Records from a data source:
*** Begin section ***
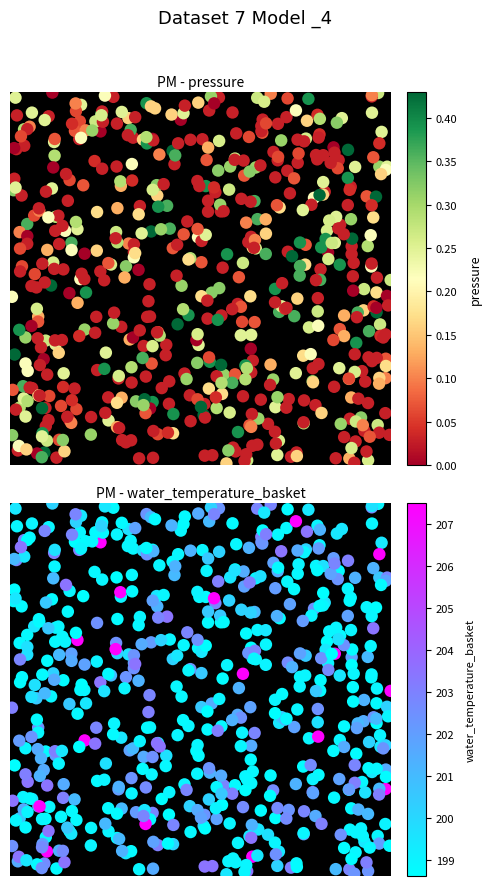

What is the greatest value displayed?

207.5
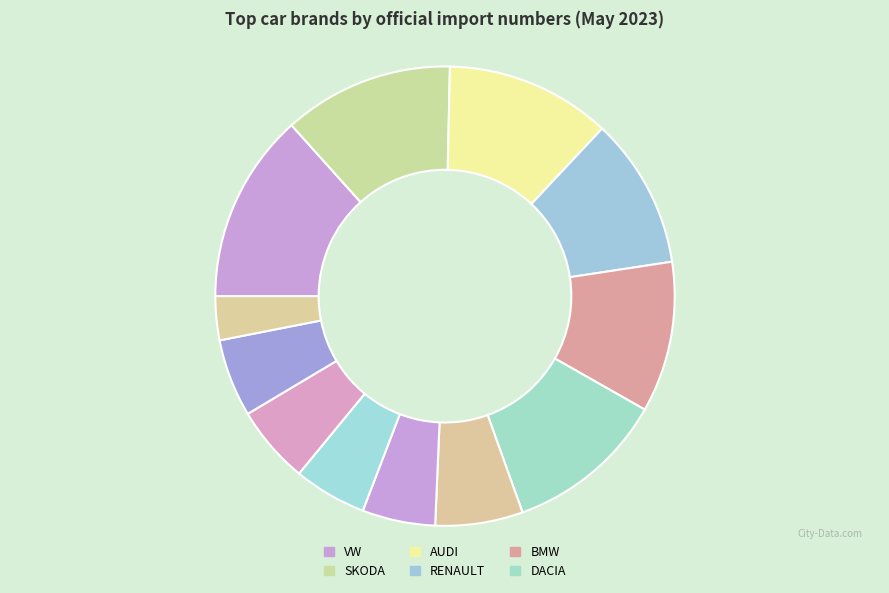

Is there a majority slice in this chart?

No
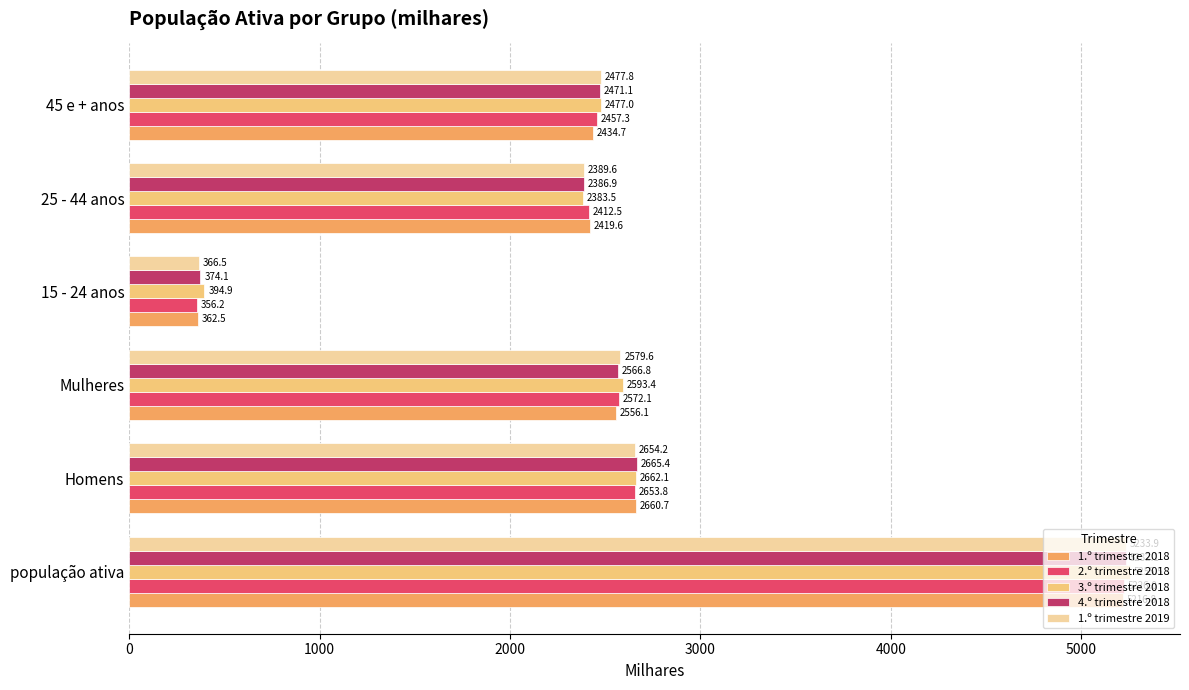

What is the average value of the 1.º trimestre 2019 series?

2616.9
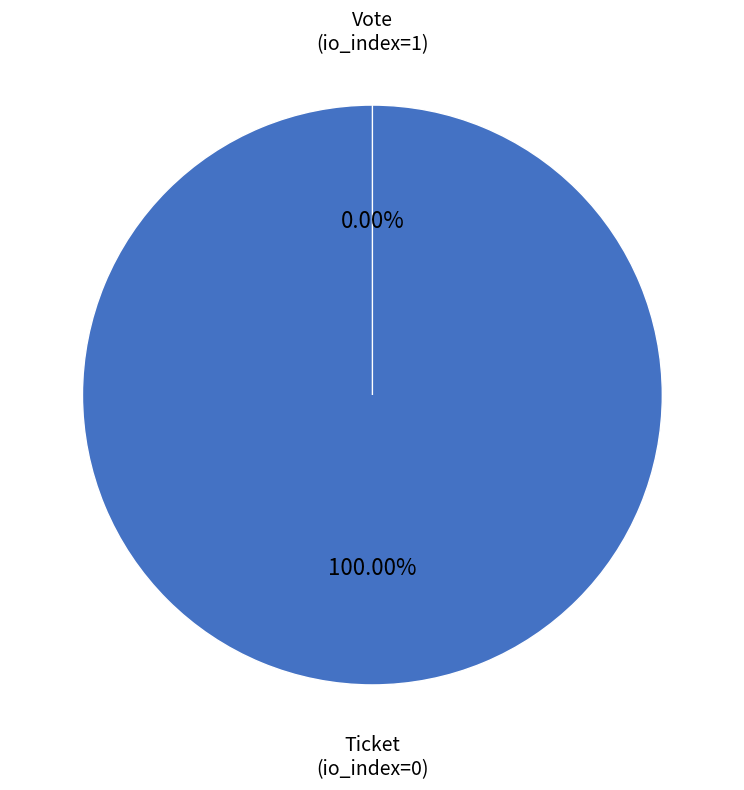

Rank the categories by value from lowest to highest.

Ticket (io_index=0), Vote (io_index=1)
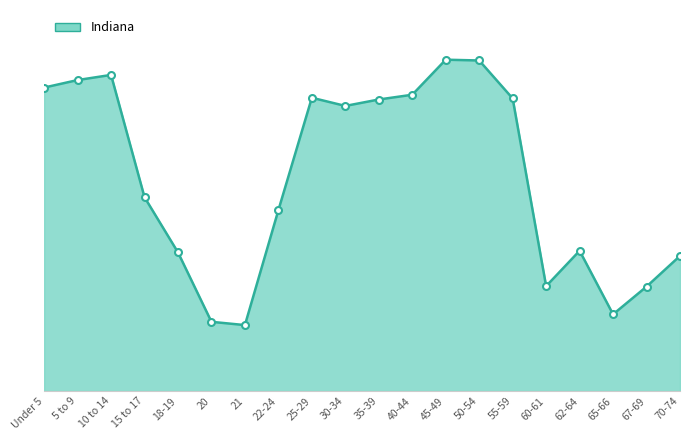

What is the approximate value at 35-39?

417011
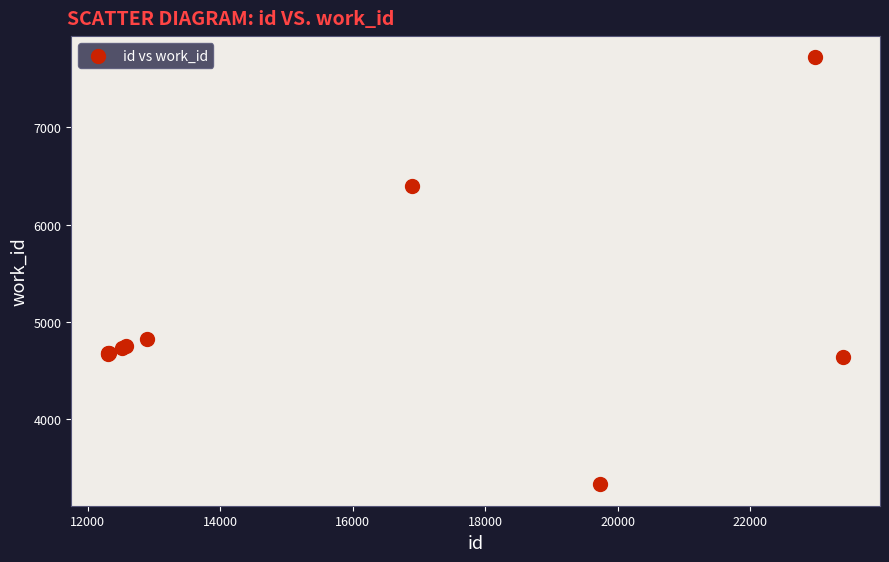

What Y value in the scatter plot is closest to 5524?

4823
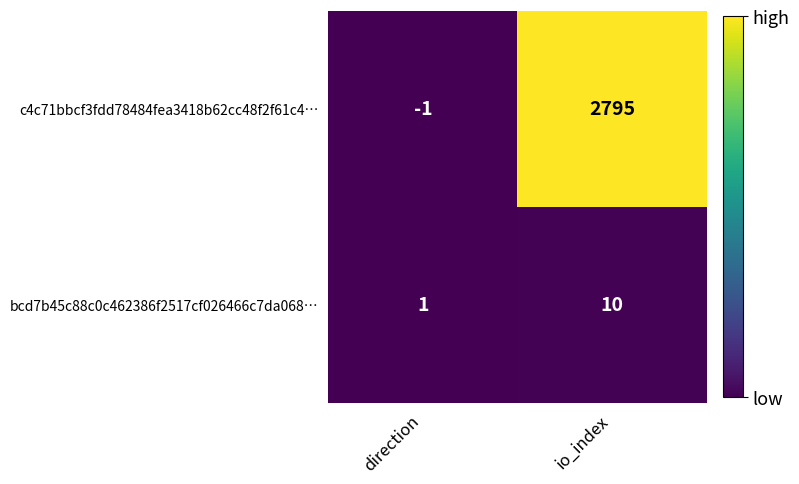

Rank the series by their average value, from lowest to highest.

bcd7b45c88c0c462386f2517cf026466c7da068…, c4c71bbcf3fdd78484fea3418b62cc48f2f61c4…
*** End section ***
What this task involves:
Could you repeat each of these records line for line, leaving out the pictures?

Your response:
What is the greatest value displayed?

207.5

Is there a majority slice in this chart?

No

What is the average value of the 1.º trimestre 2019 series?

2616.9

Rank the categories by value from lowest to highest.

Ticket (io_index=0), Vote (io_index=1)

What is the approximate value at 35-39?

417011

What Y value in the scatter plot is closest to 5524?

4823

Rank the series by their average value, from lowest to highest.

bcd7b45c88c0c462386f2517cf026466c7da068…, c4c71bbcf3fdd78484fea3418b62cc48f2f61c4…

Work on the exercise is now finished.